Ihdina ash-shiratth al-mustaqiim.
“Ya Allah, berikanlah kami petunjuk-Mu, agar kami terus berada pada jalan yang lurus itu”. Kata “ash-shirath al-mustaqiim” telah dibubuhi artikel (al/ash-). Artinya, jalan itu sudah definitif dan jelas. Seseorang meminta sesuatu kepada Allah Swt, tentu saja harus jelas terlebih dahulu apa sesuatu tersebut. Kita meminta ditunjukkan pada “jalan yang lurus itu”. Jalan itu sudah jelas terlebih dahulu di dalam benak kita, agar kita tahu apa yang kita minta dari Allah Swt. Ia sudah definitif.
Secara susunan kalimat, “jalan yang lurus itu” sesungguhnya sudah disebutkan di ayat-ayat sebelumnya. Yang paling dekat adalah deklarasi penghambaan kita sebagai manusia: hanya kepada Allah Swt (iyyaaka na’budu wa iyyaaka nasta’iin). Deklarasi yang berkorelasi dengan moral horizontal saling mencintai sesama manusia. Korelasi ini merupakan pengejawantahan secara langsung dari kesadaran pada kasih sayang-Nya (rohamutiyah), pentingnya apresiasi (hamdiyah) dan kerja pengasuhan dan pelestarian (rububiyah) segenap semesta (‘aalamiyah). Semua hal ini sudah definitif ditegaskan dalam ayat-ayat sebelumnya dalam surat al-Fatihah.
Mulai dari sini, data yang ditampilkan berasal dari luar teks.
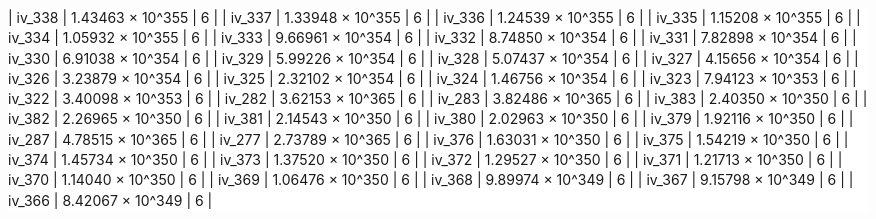 | iv_338 | 1.43463 × 10^355 | 6 |
| iv_337 | 1.33948 × 10^355 | 6 |
| iv_336 | 1.24539 × 10^355 | 6 |
| iv_335 | 1.15208 × 10^355 | 6 |
| iv_334 | 1.05932 × 10^355 | 6 |
| iv_333 | 9.66961 × 10^354 | 6 |
| iv_332 | 8.74850 × 10^354 | 6 |
| iv_331 | 7.82898 × 10^354 | 6 |
| iv_330 | 6.91038 × 10^354 | 6 |
| iv_329 | 5.99226 × 10^354 | 6 |
| iv_328 | 5.07437 × 10^354 | 6 |
| iv_327 | 4.15656 × 10^354 | 6 |
| iv_326 | 3.23879 × 10^354 | 6 |
| iv_325 | 2.32102 × 10^354 | 6 |
| iv_324 | 1.46756 × 10^354 | 6 |
| iv_323 | 7.94123 × 10^353 | 6 |
| iv_322 | 3.40098 × 10^353 | 6 |
| iv_282 | 3.62153 × 10^365 | 6 |
| iv_283 | 3.82486 × 10^365 | 6 |
| iv_383 | 2.40350 × 10^350 | 6 |
| iv_382 | 2.26965 × 10^350 | 6 |
| iv_381 | 2.14543 × 10^350 | 6 |
| iv_380 | 2.02963 × 10^350 | 6 |
| iv_379 | 1.92116 × 10^350 | 6 |
| iv_287 | 4.78515 × 10^365 | 6 |
| iv_277 | 2.73789 × 10^365 | 6 |
| iv_376 | 1.63031 × 10^350 | 6 |
| iv_375 | 1.54219 × 10^350 | 6 |
| iv_374 | 1.45734 × 10^350 | 6 |
| iv_373 | 1.37520 × 10^350 | 6 |
| iv_372 | 1.29527 × 10^350 | 6 |
| iv_371 | 1.21713 × 10^350 | 6 |
| iv_370 | 1.14040 × 10^350 | 6 |
| iv_369 | 1.06476 × 10^350 | 6 |
| iv_368 | 9.89974 × 10^349 | 6 |
| iv_367 | 9.15798 × 10^349 | 6 |
| iv_366 | 8.42067 × 10^349 | 6 |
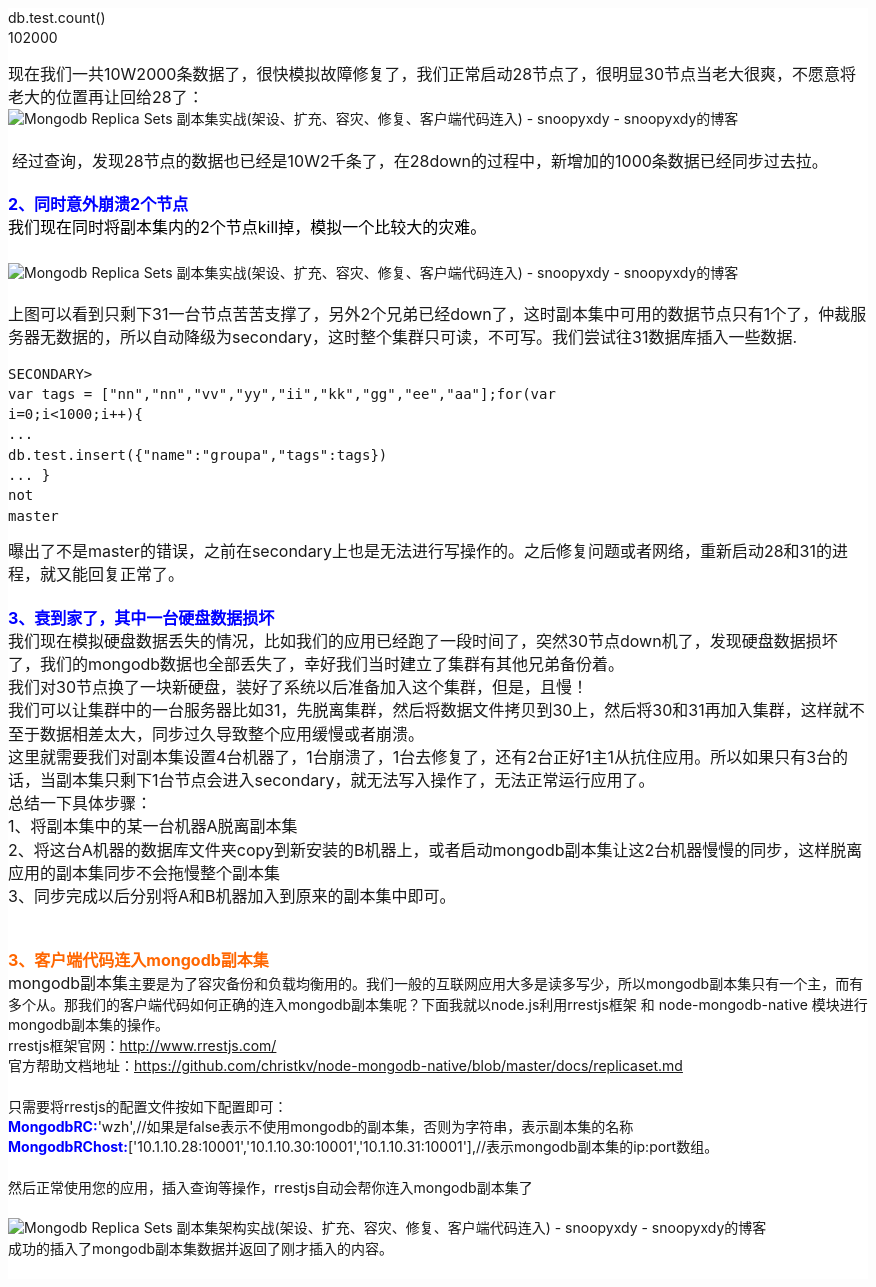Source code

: db.test.count()<br>102000<br></p></pre><font size="3">现在我们一共10W2000条数据了，很快模拟故障修复了，我们正常启动28节点了，很明显30节点当老大很爽，不愿意将老大的位置再让回给28了：</font><br><div><img title="Mongodb Replica Sets 副本集实战(架设、扩充、容灾、修复、客户端代码连入) - snoopyxdy - snoopyxdy的博客" alt="Mongodb Replica Sets 副本集实战(架设、扩充、容灾、修复、客户端代码连入) - snoopyxdy - snoopyxdy的博客" style="margin:0 10px 0 0" src="http://img4.ph.126.net/n95WJT3YW1v94KBs0uuT9w==/1093530284538399844.gif"><br><br></div> <font size="3">经过查询，发现28节点的数据也已经是10W2千条了，在28down的过程中，新增加的1000条数据已经同步过去拉。</font><br><br><font color="#ff6600" size="3"><font size="2"><font color="#000000"><font color="#0000ff"><font size="3"><b>2、同时意外崩溃2个节点<br></b></font><font color="#000000"><span style="background-color:rgb(255,255,255)"><font size="3">我们现在同时将副本集内的2个节点kill掉，模拟一个比较大的灾难。</font><br><br></span></font></font></font></font></font><div><img title="Mongodb Replica Sets 副本集实战(架设、扩充、容灾、修复、客户端代码连入) - snoopyxdy - snoopyxdy的博客" alt="Mongodb Replica Sets 副本集实战(架设、扩充、容灾、修复、客户端代码连入) - snoopyxdy - snoopyxdy的博客" style="margin:0 10px 0 0" src="http://img1.ph.126.net/B67iuYMSV5gC2e28MsmDYw==/2585347661104900831.gif"></div> <br><font size="3">上图可以看到只剩下31一台节点苦苦支撑了，另外2个兄弟已经down了，这时副本集中可用的数据节点只有1个了，仲裁服务器无数据的，所以自动降级为secondary，这时整个集群只可读，不可写。我们尝试往31数据库插入一些数据.</font><br><pre><p>SECONDARY&gt; var tags = [&quot;nn&quot;,&quot;nn&quot;,&quot;vv&quot;,&quot;yy&quot;,&quot;ii&quot;,&quot;kk&quot;,&quot;gg&quot;,&quot;ee&quot;,&quot;aa&quot;];for(var i=0;i&lt;1000;i++){<br>... db.test.insert({"name":"groupa","tags":tags})<br>... }<br>not master<br></p></pre><font size="3">曝出了不是master的错误，之前在secondary上也是无法进行写操作的。之后修复问题或者网络，重新启动28和31的进程，就又能回复正常了。</font><br><br><font size="3"><b><font color="#0000ff">3、衰到家了，其中一台硬盘数据损坏</font></b><br>我们现在模拟硬盘数据丢失的情况，比如我们的应用已经跑了一段时间了，突然30节点down机了，发现硬盘数据损坏了，我们的mongodb数据也全部丢失了，幸好我们当时建立了集群有其他兄弟备份着。<br>我们对30节点换了一块新硬盘，装好了系统以后准备加入这个集群，但是，且慢！<br></font><font size="3">我们可以让集群中的一台服务器比如31，先脱离集群，然后将数据文件拷贝到30上，然后将30和31再加入集群，这样就不至于数据相差太大，同步过久导致整个应用缓慢或者崩溃。<br>这里就需要我们对副本集设置4台机器了，1台崩溃了，1台去修复了，还有2台正好1主1从抗住应用。所以如果只有3台的话，当副本集只剩下1台节点会进入secondary，就无法写入操作了，无法正常运行应用了。<br></font><font size="3">总结一下具体步骤：<br>1、将副本集中的某一台机器A脱离副本集<br>2、将这台A机器的数据库文件夹copy到新安装的B机器上，或者启动mongodb副本集让这2台机器慢慢的同步，这样脱离应用的副本集同步不会拖慢整个副本集<br>3、同步完成以后分别将A和B机器加入到原来的副本集中即可。</font><br><br><br><b><font color="#ff6600" size="3">3、客户端代码连入mongodb副本集</font></b><br><font size="3">mongodb副本集</font>主要是为了容灾备份和负载均衡用的。我们一般的互联网应用大多是读多写少，所以mongodb副本集只有一个主，而有多个从。那我们的客户端代码如何正确的连入mongodb副本集呢？下面我就以node.js利用rrestjs框架 和 node-mongodb-native 模块进行mongodb副本集的操作。<br>rrestjs框架官网：<a rel="nofollow" href="http://www.rrestjs.com/">http://www.rrestjs.com/</a><br>官方帮助文档地址：<a rel="nofollow" href="https://github.com/christkv/node-mongodb-native/blob/master/docs/replicaset.md">https://github.com/christkv/node-mongodb-native/blob/master/docs/replicaset.md</a><br><br>只需要将rrestjs的配置文件按如下配置即可：<br><font color="#0000ff"><b>MongodbRC:</b></font>'wzh',//如果是false表示不使用mongodb的副本集，否则为字符串，表示副本集的名称<br><b><font color="#0000ff">MongodbRChost:</font></b>['10.1.10.28:10001','10.1.10.30:10001','10.1.10.31:10001'],//表示mongodb副本集的ip:port数组。<br><br>然后正常使用您的应用，插入查询等操作，rrestjs自动会帮你连入mongodb副本集了<br><br><div><img title="Mongodb Replica Sets 副本集架构实战(架设、扩充、容灾、修复、客户端代码连入) - snoopyxdy - snoopyxdy的博客" alt="Mongodb Replica Sets 副本集架构实战(架设、扩充、容灾、修复、客户端代码连入) - snoopyxdy - snoopyxdy的博客" style="margin:0 10px 0 0" src="http://img1.ph.126.net/xvH-DJDExvE-K9ag3Bp8GA==/1558808421041138781.gif"><br>成功的插入了mongodb副本集数据并返回了刚才插入的内容。<br><br></div></div>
Jadi, hidayah dalam perspektif surat al-Fatihah adalah “jalan lurus itu” atau ash-shirath al-mustaqiim. Ini yang selalu kita minta setiap shalat lima waktu. Persisnya setiap membaca Surat al-Fatihah. Hidayah yang berupa ‘ubudiyah kita kepada Allah Swt secara vertikal dan relasi mubadalah kita antar manusia secara horizontal. ‘Ubudiyah berarti penghambaan dan ibadah kita hanya untuk Allah Swt. Mubadalah berarti kita selalu bersikap saling mencintai, menolong, dan kerjasama satu sama lain, dalam relasi antar manusia. Baik relasi personal antar individu, marital antara suami istri dalam pernikahan, familial antar anggota keluarga, sosial antar anggota komunitas atau bangsa, maupun global antar penduduk dunia dan universal antar entitas semesta alam.
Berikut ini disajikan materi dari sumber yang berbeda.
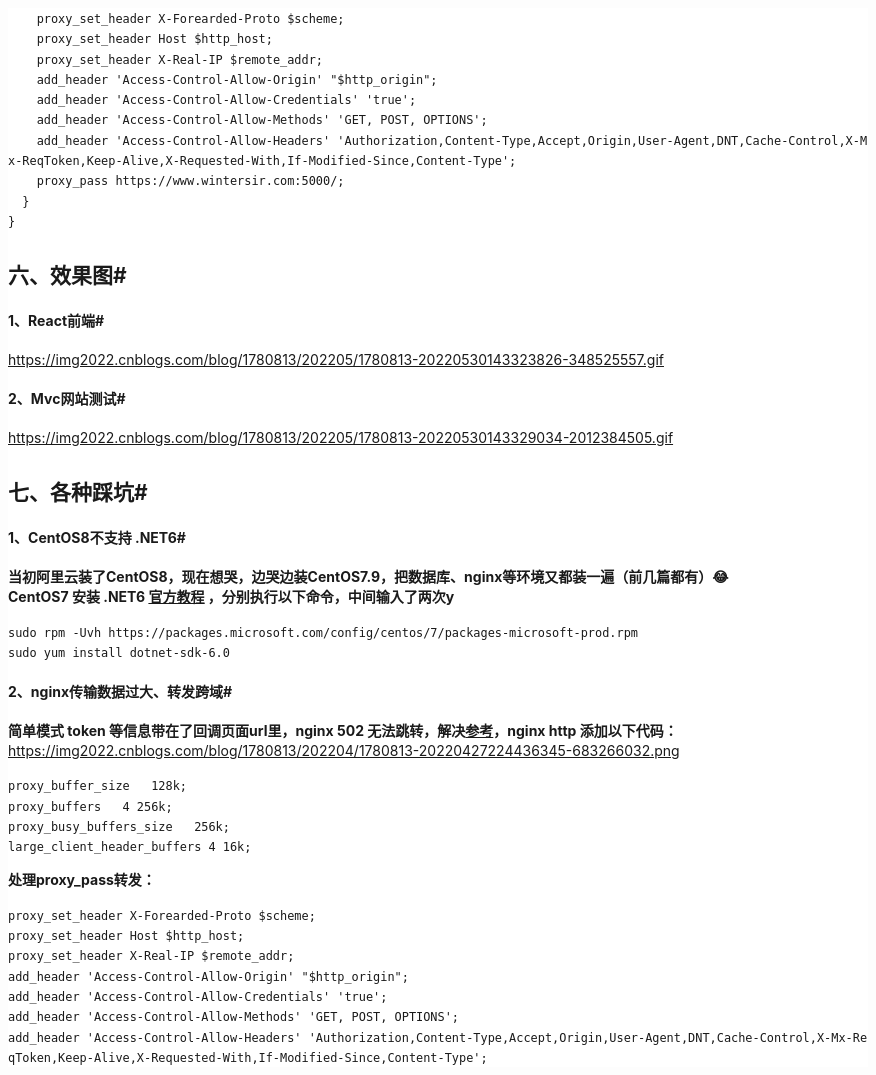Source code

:         proxy_set_header X-Forearded-Proto $scheme;
        proxy_set_header Host $http_host;		
        proxy_set_header X-Real-IP $remote_addr;		
        add_header 'Access-Control-Allow-Origin' "$http_origin";		
        add_header 'Access-Control-Allow-Credentials' 'true';		
        add_header 'Access-Control-Allow-Methods' 'GET, POST, OPTIONS';		
        add_header 'Access-Control-Allow-Headers' 'Authorization,Content-Type,Accept,Origin,User-Agent,DNT,Cache-Control,X-Mx-ReqToken,Keep-Alive,X-Requested-With,If-Modified-Since,Content-Type';
        proxy_pass https://www.wintersir.com:5000/;
      }
    }

## 六、效果图#
 
#### 1、React前端#
 
https://img2022.cnblogs.com/blog/1780813/202205/1780813-20220530143323826-348525557.gif
 
#### 2、Mvc网站测试#
 
https://img2022.cnblogs.com/blog/1780813/202205/1780813-20220530143329034-2012384505.gif
 
## 七、各种踩坑#
 
#### 1、CentOS8不支持 .NET6#
 
**当初阿里云装了CentOS8，现在想哭，边哭边装CentOS7.9，把数据库、nginx等环境又都装一遍（前几篇都有）😂**  
 **CentOS7 安装 .NET6 [官方教程](https://docs.microsoft.com/zh-cn/dotnet/core/install/linux-centos) ，分别执行以下命令，中间输入了两次y**

    sudo rpm -Uvh https://packages.microsoft.com/config/centos/7/packages-microsoft-prod.rpm
    sudo yum install dotnet-sdk-6.0

#### 2、nginx传输数据过大、转发跨域#
 
**简单模式 token 等信息带在了回调页面url里，nginx 502 无法跳转，解决[参考](https://stackoverflow.com/questions/48964429/net-core-behind-nginx-returns-502-bad-gateway-after-authentication-by-identitys)，nginx http 添加以下代码：**  
 https://img2022.cnblogs.com/blog/1780813/202204/1780813-20220427224436345-683266032.png

    proxy_buffer_size   128k;
    proxy_buffers   4 256k;
    proxy_busy_buffers_size   256k;
    large_client_header_buffers 4 16k;

**处理proxy\_pass转发：**

    proxy_set_header X-Forearded-Proto $scheme;
    proxy_set_header Host $http_host;		
    proxy_set_header X-Real-IP $remote_addr;
    add_header 'Access-Control-Allow-Origin' "$http_origin";		
    add_header 'Access-Control-Allow-Credentials' 'true';		
    add_header 'Access-Control-Allow-Methods' 'GET, POST, OPTIONS';		
    add_header 'Access-Control-Allow-Headers' 'Authorization,Content-Type,Accept,Origin,User-Agent,DNT,Cache-Control,X-Mx-ReqToken,Keep-Alive,X-Requested-With,If-Modified-Since,Content-Type';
Shirath ol-ladziina an’amta ‘alaihim, ghair il-maghdhuubi ‘alaihim wa la dh-dhalliin.
“Yaitu jalan orang-orang yang Engkau beri anugerah, yang tidak dibenci, dan juga tidak tersesat”. Demikianlah jalan hidup, atau way of life, orang-orang yang memperoleh anugerah dari Allah Swt, dicintai, tidak dibenci, dan tidak tersesat, melainkan akan sampai pada kebhagiaan dunia dan akhirat (fid dunya hasanah wa fil akhirah hasanan), dan akan memperoleh ridha dan restu-Nya, serta memasuki surga-Nya sebagai jiwa-jiwa yang tenang, damai, dan sejahtera. Semoga kita semua hidayah yang benar, yaitu jalan lurus ini, yang mengandung ‘ubudiyah kepada Allah Swt dan mubadalah antar manusia. Amiin.